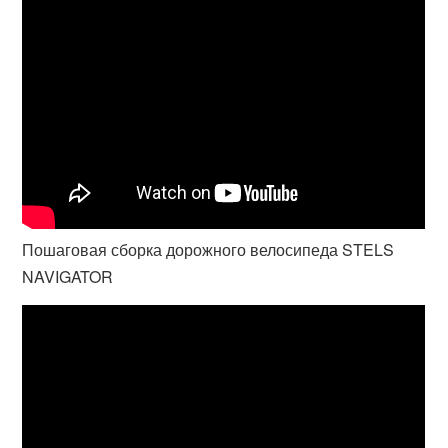
Пошаговая сборка дорожного велосипеда STELS
NAVIGATOR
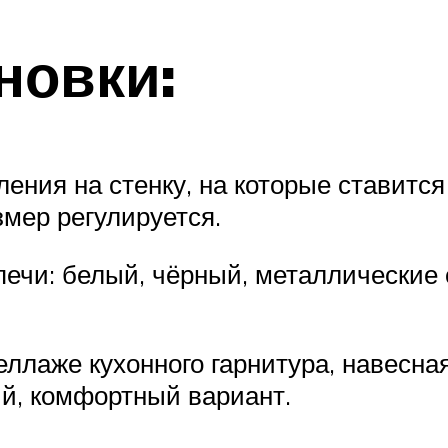
новки:
ния на стенку, на которые ставитс
змер регулируется.
ечи: белый, чёрный, металлические о
еллаже кухонного гарнитура, навесная
ый, комфортный вариант.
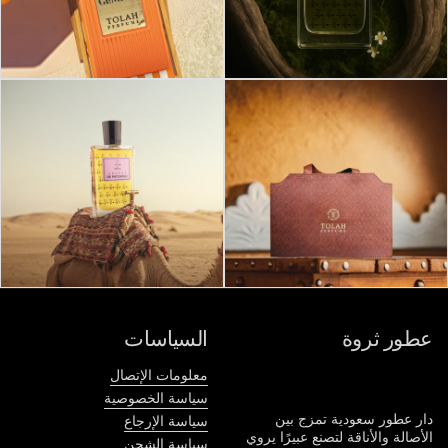
عطور ثروة
السياسات
معلومات الإتصال
سياسة الخصوصية
دار عطور سعودية تمزج بين
سياسة الإرجاع
الأصالة والأناقة لتصنع عبيرًا يروي
سياسة الشحن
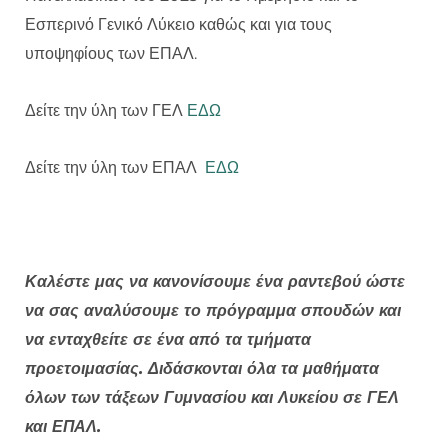
Εσπερινό Γενικό Λύκειο καθώς και για τους
υποψηφίους των ΕΠΑΛ.
Δείτε την ύλη των ΓΕΛ
ΕΔΩ
Δείτε την ύλη των ΕΠΑΛ
ΕΔΩ
Καλέστε μας να κανονίσουμε ένα ραντεβού ώστε
να σας αναλύσουμε το πρόγραμμα σπουδών και
να ενταχθείτε σε ένα από τα τμήματα
προετοιμασίας. Διδάσκονται όλα τα μαθήματα
όλων των τάξεων Γυμνασίου και Λυκείου σε ΓΕΛ
και ΕΠΑΛ.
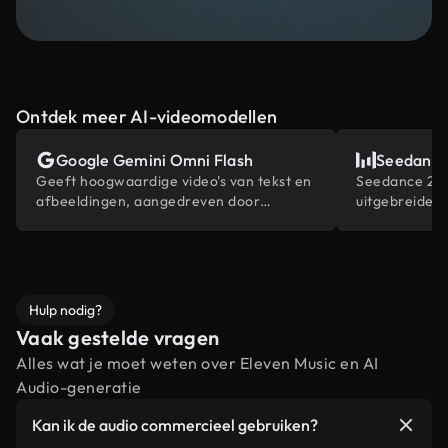
Ontdek meer AI-videomodellen
Google Gemini Omni Flash
Seedance
Geeft hoogwaardige video's van tekst en
Seedance 2.0 
afbeeldingen, aangedreven door
uitgebreide 
Gemini's ingebouwde wereldkennis.
contentrefer
bewerkingsmog
Hulp nodig?
Vaak gestelde vragen
Alles wat je moet weten over Eleven Music en AI
Audio-generatie
Kan ik de audio commercieel gebruiken?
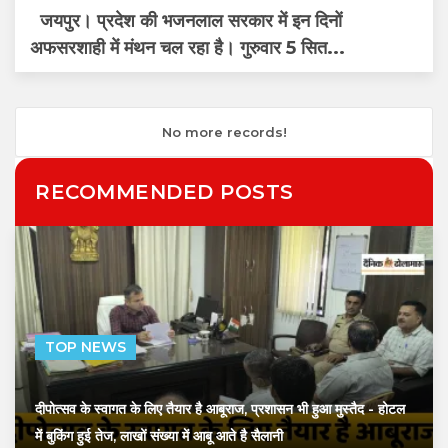
जयपुर। प्रदेश की भजनलाल सरकार में इन दिनों
अफसरशाही में मंथन चल रहा है। गुरुवार 5 सित...
No more records!
RECOMMENDED POSTS
TOP NEWS
दीपोत्सव के स्वागत के लिए तैयार है आबूराज, प्रशासन भी हुआ मुस्तैद
- होटल
में बुकिंग हुई तेज, लाखों संख्या में आबू आते है सैलानी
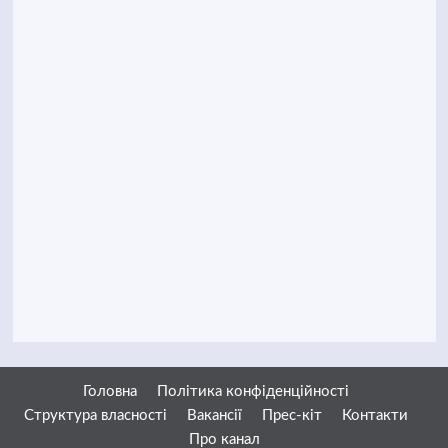
Головна
Політика конфіденційності
Структура власності
Вакансії
Прес-кіт
Контакти
Про канал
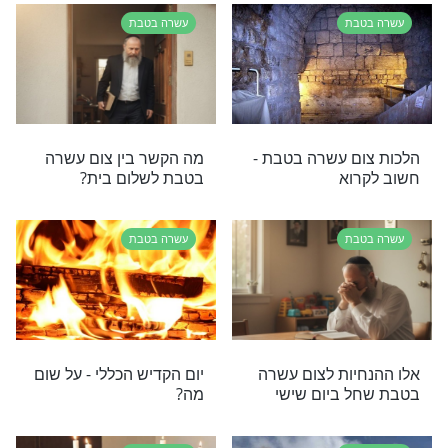
בת
עשרה בטבת
 הכללי: אמרו
מדוע צום עשרה בטבת הוא
ילוי נשמת
החמור ביותר שבצומות?
שואה
בת
עשרה בטבת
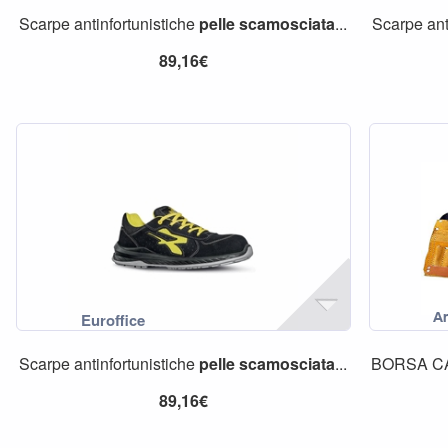
Scarpe antinfortunistiche
pelle
scamosciata
...
Scarpe ant
89,16€
Scarpe antinfortunistiche
pelle
scamosciata
...
BORSA C
89,16€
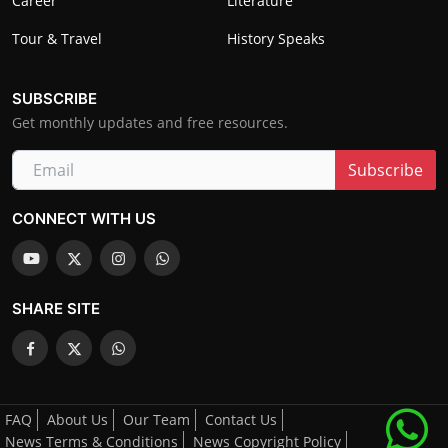
Career
Literature
Tour & Travel
History Speaks
SUBSCRIBE
Get monthly updates and free resources.
Subscribe
CONNECT WITH US
SHARE SITE
FAQ
About Us
Our Team
Contact Us
News Terms & Conditions
News Copyright Policy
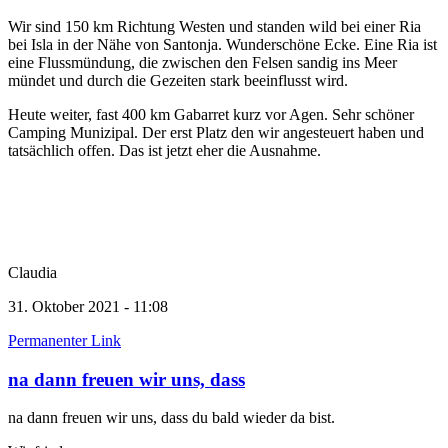
Wir sind 150 km Richtung Westen und standen wild bei einer Ria
bei Isla in der Nähe von Santonja. Wunderschöne Ecke. Eine Ria ist
eine Flussmündung, die zwischen den Felsen sandig ins Meer
mündet und durch die Gezeiten stark beeinflusst wird.
Heute weiter, fast 400 km Gabarret kurz vor Agen. Sehr schöner
Camping Munizipal. Der erst Platz den wir angesteuert haben und
tatsächlich offen. Das ist jetzt eher die Ausnahme.
Claudia
31. Oktober 2021 - 11:08
Permanenter Link
na dann freuen wir uns, dass
na dann freuen wir uns, dass du bald wieder da bist.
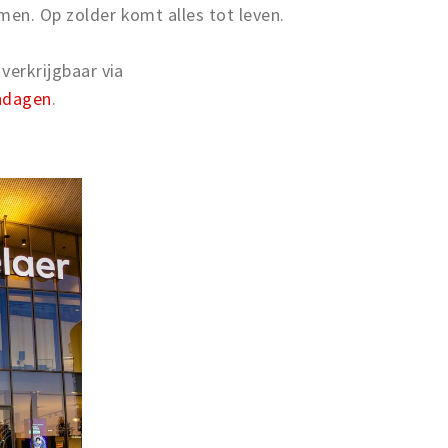
men. Op zolder komt alles tot leven.
 verkrijgbaar via
ndagen
.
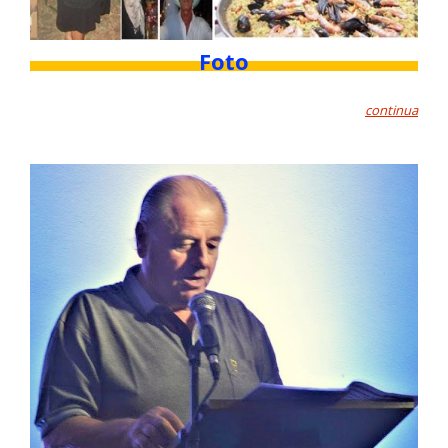
Foto
continua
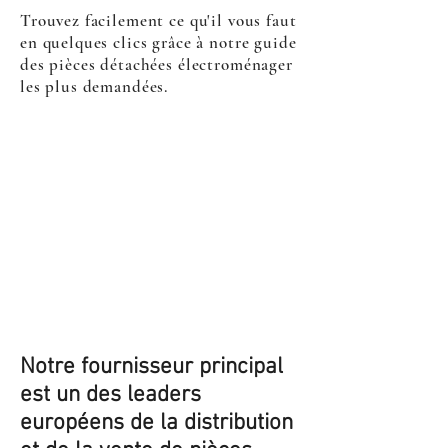
Trouvez facilement ce qu'il vous faut
en quelques clics grâce à notre guide
des pièces détachées électroménager
les plus demandées.
Notre fournisseur principal
est un des leaders
européens de la distribution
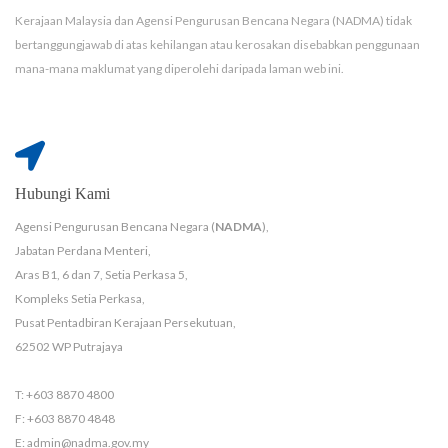
Kerajaan Malaysia dan Agensi Pengurusan Bencana Negara (NADMA) tidak
bertanggungjawab di atas kehilangan atau kerosakan disebabkan penggunaan
mana-mana maklumat yang diperolehi daripada laman web ini.
Hubungi Kami
Agensi Pengurusan Bencana Negara (
NADMA
),
Jabatan Perdana Menteri,
Aras B1, 6 dan 7, Setia Perkasa 5,
Kompleks Setia Perkasa,
Pusat Pentadbiran Kerajaan Persekutuan,
62502 WP Putrajaya
T: +603 8870 4800
F: +603 8870 4848
E: admin@nadma.gov.my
######
◆ **Work item**:
Please write out the text of every item above, character for character, and leave the pictures out.

◆ **Exercise answer**:
Пошаговая сборка дорожного велосипеда STELS
NAVIGATOR
новки:
ния на стенку, на которые ставитс
змер регулируется.
ечи: белый, чёрный, металлические о
еллаже кухонного гарнитура, навесная
ый, комфортный вариант.
عطور ثروة
السياسات
معلومات الإتصال
سياسة الخصوصية
دار عطور سعودية تمزج بين
سياسة الإرجاع
الأصالة والأناقة لتصنع عبيرًا يروي
سياسة الشحن
Εσπερινό Γενικό Λύκειο καθώς και για τους
υποψηφίους των ΕΠΑΛ.
Δείτε την ύλη των ΓΕΛ
ΕΔΩ
Δείτε την ύλη των ΕΠΑΛ
ΕΔΩ
Καλέστε μας να κανονίσουμε ένα ραντεβού ώστε
να σας αναλύσουμε το πρόγραμμα σπουδών και
να ενταχθείτε σε ένα από τα τμήματα
προετοιμασίας. Διδάσκονται όλα τα μαθήματα
όλων των τάξεων Γυμνασίου και Λυκείου σε ΓΕΛ
και ΕΠΑΛ.
Ontdek meer AI-videomodellen
Google Gemini Omni Flash
Seedance
Geeft hoogwaardige video's van tekst en
Seedance 2.0 
afbeeldingen, aangedreven door
uitgebreide 
Gemini's ingebouwde wereldkennis.
contentrefer
bewerkingsmog
Hulp nodig?
Vaak gestelde vragen
Alles wat je moet weten over Eleven Music en AI
Audio-generatie
Kan ik de audio commercieel gebruiken?
जयपुर। प्रदेश की भजनलाल सरकार में इन दिनों
अफसरशाही में मंथन चल रहा है। गुरुवार 5 सित...
No more records!
RECOMMENDED POSTS
TOP NEWS
दीपोत्सव के स्वागत के लिए तैयार है आबूराज, प्रशासन भी हुआ मुस्तैद
- होटल
में बुकिंग हुई तेज, लाखों संख्या में आबू आते है सैलानी
Головна
Політика конфіденційності
Структура власності
Вакансії
Прес-кіт
Контакти
Про канал
בת
עשרה בטבת
 הכללי: אמרו
מדוע צום עשרה בטבת הוא
ילוי נשמת
החמור ביותר שבצומות?
שואה
בת
עשרה בטבת
Scarpe antinfortunistiche
pelle
scamosciata
...
Scarpe ant
89,16€
Scarpe antinfortunistiche
pelle
scamosciata
...
BORSA C
89,16€
Career
Literature
Tour & Travel
History Speaks
SUBSCRIBE
Get monthly updates and free resources.
Subscribe
CONNECT WITH US
SHARE SITE
FAQ
About Us
Our Team
Contact Us
News Terms & Conditions
News Copyright Policy
Wir sind 150 km Richtung Westen und standen wild bei einer Ria
bei Isla in der Nähe von Santonja. Wunderschöne Ecke. Eine Ria ist
eine Flussmündung, die zwischen den Felsen sandig ins Meer
mündet und durch die Gezeiten stark beeinflusst wird.
Heute weiter, fast 400 km Gabarret kurz vor Agen. Sehr schöner
Camping Munizipal. Der erst Platz den wir angesteuert haben und
tatsächlich offen. Das ist jetzt eher die Ausnahme.
Claudia
31. Oktober 2021 - 11:08
Permanenter Link
na dann freuen wir uns, dass
na dann freuen wir uns, dass du bald wieder da bist.
men. Op zolder komt alles tot leven.
 verkrijgbaar via
ndagen
.
Foto
continua
Trouvez facilement ce qu'il vous faut
en quelques clics grâce à notre guide
des pièces détachées électroménager
les plus demandées.
Notre fournisseur principal
est un des leaders
européens de la distribution
Kerajaan Malaysia dan Agensi Pengurusan Bencana Negara (NADMA) tidak
bertanggungjawab di atas kehilangan atau kerosakan disebabkan penggunaan
mana-mana maklumat yang diperolehi daripada laman web ini.
Hubungi Kami
Agensi Pengurusan Bencana Negara (
NADMA
),
Jabatan Perdana Menteri,
Aras B1, 6 dan 7, Setia Perkasa 5,
Kompleks Setia Perkasa,
Pusat Pentadbiran Kerajaan Persekutuan,
62502 WP Putrajaya
T: +603 8870 4800
F: +603 8870 4848
E: admin@nadma.gov.my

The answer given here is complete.